Reducing hassles of staff benefits
Hyderabad: For an entrepreneur, especially those who had a mixed fortune, trying out their luck in other ideas seems like a natural option. Same can be said for the founder of Hyderabad-based Zaggle — a payments firm focusing on employee benefits and corporate expense management.
For founder Phani N. Raj, Zaggle represents a second bite at the cherry, after his previous business, eYantra, a corporate gifting firm, which proved to be a mixed bag in terms of success. eYantra, which is still running, showed initial promise but later on the customer demands spiralled out into the unrealistic category.
He added that the idea of Zaggle, however, did evolve from eYantra as they looked at fine tuning their way to success. However, the company likes to differentiate itself from its rivals — Sodexo and Vantage Circle — with its digital rewards platform for corporates to engage its staff.
Back in 2011, Mr Phani, who had spent some time working in the US before trying his luck with eYantra, decided it was time for the second attempt to introduce the employee engagement industry in India. Thus, Zaggle was born.
Since then, Mr Phani has used his experience to help Zaggle grow at a steady pace. The company has set its eyes for the international markets of Singapore, the United States, UK and the Middle East. “While we have a pan-India presence, the Indian market is yet to mature in this regard despite the presence of rivals such as Vantage Circle and Sodexo. Our other reason behind international expansion would be to test our competence in a more matured market,” he said.
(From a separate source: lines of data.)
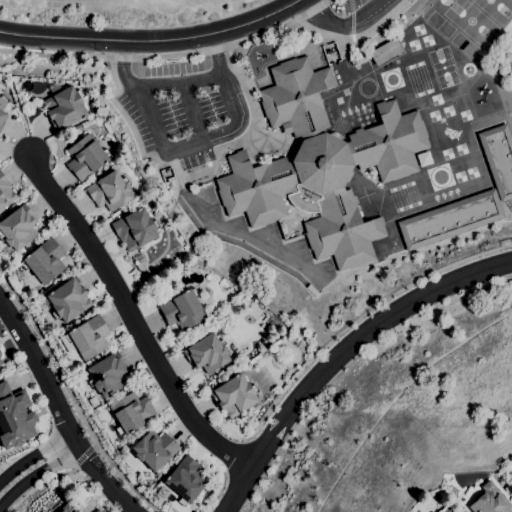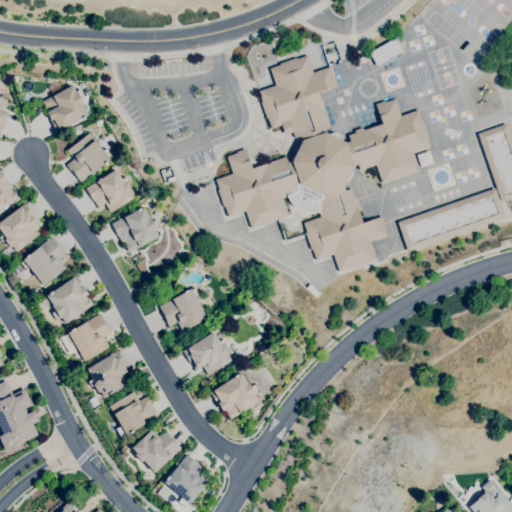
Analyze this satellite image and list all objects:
road: (311, 6)
road: (351, 23)
road: (354, 36)
road: (151, 39)
road: (214, 45)
road: (122, 51)
building: (384, 51)
building: (385, 52)
road: (168, 55)
road: (220, 68)
building: (296, 98)
building: (63, 107)
building: (2, 108)
building: (64, 108)
parking lot: (184, 108)
building: (2, 111)
road: (193, 111)
road: (225, 134)
building: (389, 143)
building: (84, 157)
building: (86, 157)
building: (499, 158)
building: (321, 164)
building: (319, 169)
building: (256, 188)
building: (5, 191)
building: (108, 191)
building: (109, 191)
building: (5, 192)
road: (192, 204)
building: (450, 219)
building: (17, 227)
building: (17, 228)
building: (134, 229)
building: (134, 229)
building: (342, 230)
building: (44, 260)
building: (45, 261)
building: (67, 299)
building: (68, 299)
building: (181, 310)
building: (183, 310)
road: (130, 317)
road: (358, 318)
road: (359, 335)
building: (88, 337)
building: (89, 337)
building: (205, 353)
building: (207, 353)
building: (0, 360)
building: (107, 374)
building: (107, 375)
building: (233, 395)
building: (234, 395)
building: (93, 402)
building: (131, 411)
road: (60, 412)
building: (131, 413)
building: (14, 417)
building: (14, 418)
road: (93, 434)
building: (153, 449)
building: (154, 449)
road: (34, 454)
road: (86, 457)
road: (237, 457)
road: (38, 473)
building: (185, 480)
building: (186, 480)
road: (39, 486)
road: (235, 488)
building: (489, 500)
building: (490, 500)
building: (70, 508)
building: (72, 508)
building: (446, 509)
building: (447, 510)
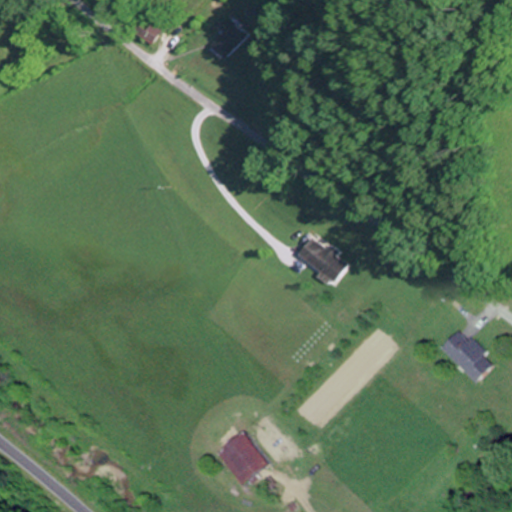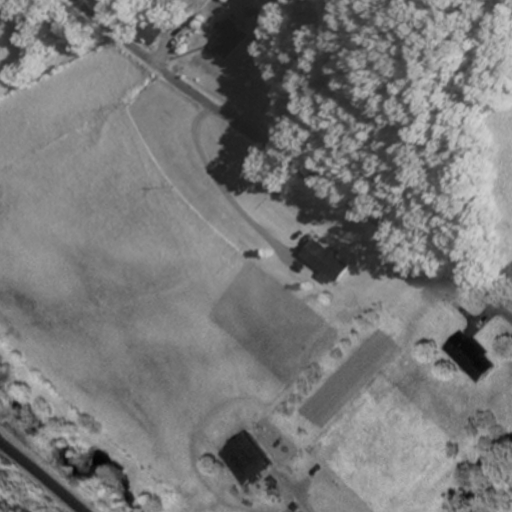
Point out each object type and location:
building: (150, 35)
building: (232, 37)
road: (376, 222)
building: (325, 259)
building: (471, 357)
building: (246, 459)
road: (41, 477)
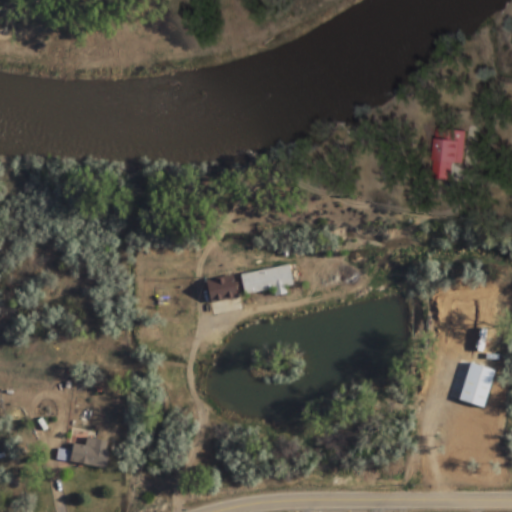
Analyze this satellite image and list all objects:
river: (230, 104)
building: (450, 153)
building: (266, 281)
building: (220, 290)
building: (468, 331)
building: (475, 385)
building: (89, 454)
road: (362, 501)
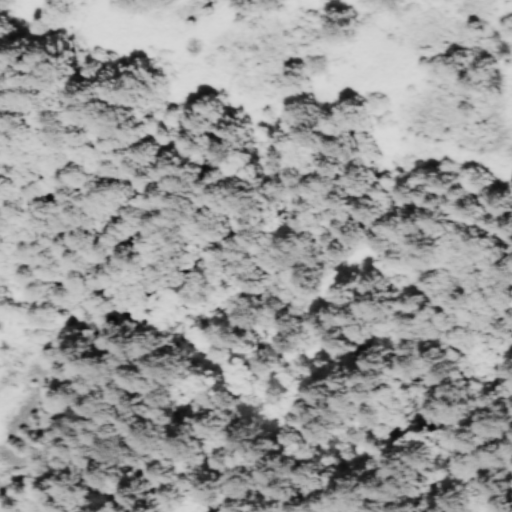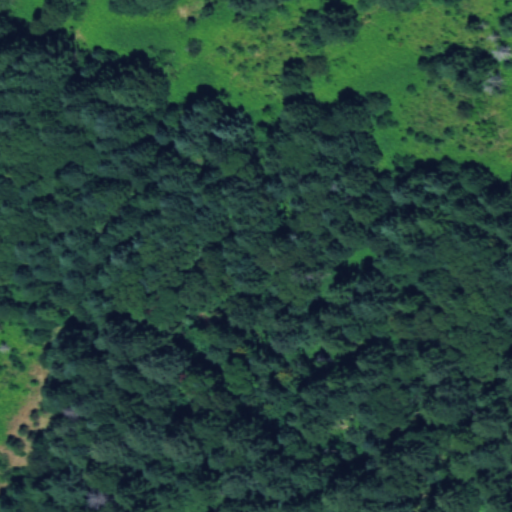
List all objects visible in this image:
road: (54, 39)
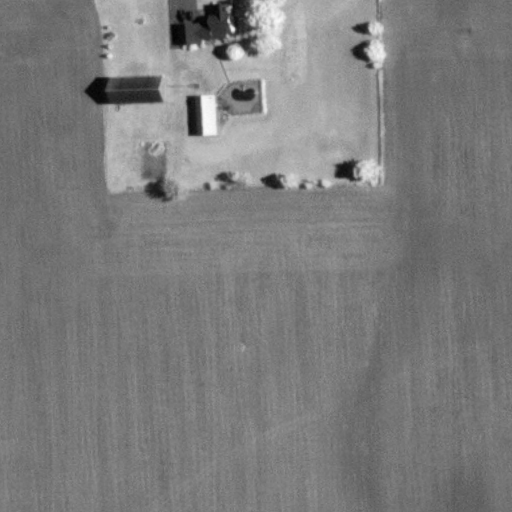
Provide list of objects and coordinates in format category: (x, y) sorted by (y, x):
building: (213, 26)
building: (144, 89)
building: (210, 115)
Mr Phani added that international firms, due to their huge cash reserve, go on a spending spree to blow their local competition out of the water once they enter a market such as India. “To be able to counter such a spending spree, the company needs to be competent. Even our local rivals have spent much to spread word about them but our experience has helped stem the tide. Now, we look to take the fight to our international.”
Mr Phani, however, admitted that to take the fight to global players the company will need to opt for an inorganic growth by acquiring firms which would help it reach its ta-rget of being a $1-billion dollar firm in five years.